# WHAT IS REQUIRED
Search the data for "Example". Return each matching line.

[Saved data entries]
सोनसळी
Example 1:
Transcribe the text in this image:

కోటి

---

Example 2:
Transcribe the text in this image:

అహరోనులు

--

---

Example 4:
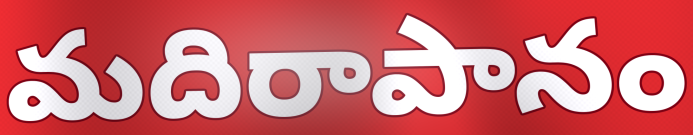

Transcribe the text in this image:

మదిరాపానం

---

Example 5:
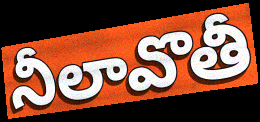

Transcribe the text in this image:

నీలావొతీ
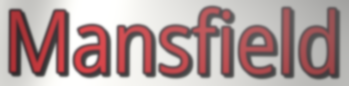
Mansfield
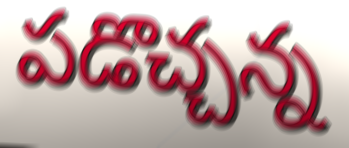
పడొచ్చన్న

# OUTPUT OF THE EXERCISE
Example 1:
Example 2:
Example 4:
Example 5:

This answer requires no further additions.